You only need to turn on constant light to set up, and then to make the shot.
As John mentioned the product size will have a bearing as will your need or desire to have a background that is darker than your subject, or your background needs to be lit at a higher lighting ratio than your subject.
You may want to brush up on the fundamentals of photographic lighting - Light: Science and Magic: An Introduction to Photographic Lighting
We can't say how many lights you need. You will likely also need a variety of light modifiers (softboxes, diffusion panels, umbrellas), some reflectors, some flags to block light spill, some black flats to subtract light, a good tripod - or better yet a camera stand.
We do not know what or what range of products you are going to photograph, and we do not know how those images will be used.
Learning how to consistently make professional quality product images takes a fair amount of time.
Someone already having a good fundamental understanding of how to do photography and general photographic lighting may only need a couple of months to a year or so to get to that point.
For others it may take a couple of years.
I've taken photos and understand the basic fundamentals of photography. I have a Canon Rebel DSLR and understand iso and aperture..
The products are backpacks. I was wanting to get professional opinions and insight to make the decision quicker and easy on purchasing the equipment.. Just needing the basics right now, then I'll get other stuff that you mentioned..
I think a strobe is more versatile so you could use it for other types of photography should you be interested.
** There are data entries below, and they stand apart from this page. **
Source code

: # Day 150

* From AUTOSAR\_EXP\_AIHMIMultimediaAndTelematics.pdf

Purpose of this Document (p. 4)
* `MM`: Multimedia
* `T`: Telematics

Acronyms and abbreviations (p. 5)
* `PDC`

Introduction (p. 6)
However, I think the main thing with color consistency is using a target for color profiling and white balance. With these tools it technically doesn't matter what light you use. Shoot the target every time the light changes and you'll get accurate WB every time. I use the ColorChecker Passport from Xrite. A color profile is not color temperature related but a way to restore true colors for a given spectrum of light. Without a color profile, you'll always be somewhat guessing with color and wasting a lot of time with sliders and settings getting color that you aren't sure is perfect. The color profile combined with accurate white balance automatically makes color perfect, no adjustments necessary. The rest would be subjective enhancements. These tools work best when shooting RAW. Also, you would need a calibrated monitor if you care about color accuracy and consistency.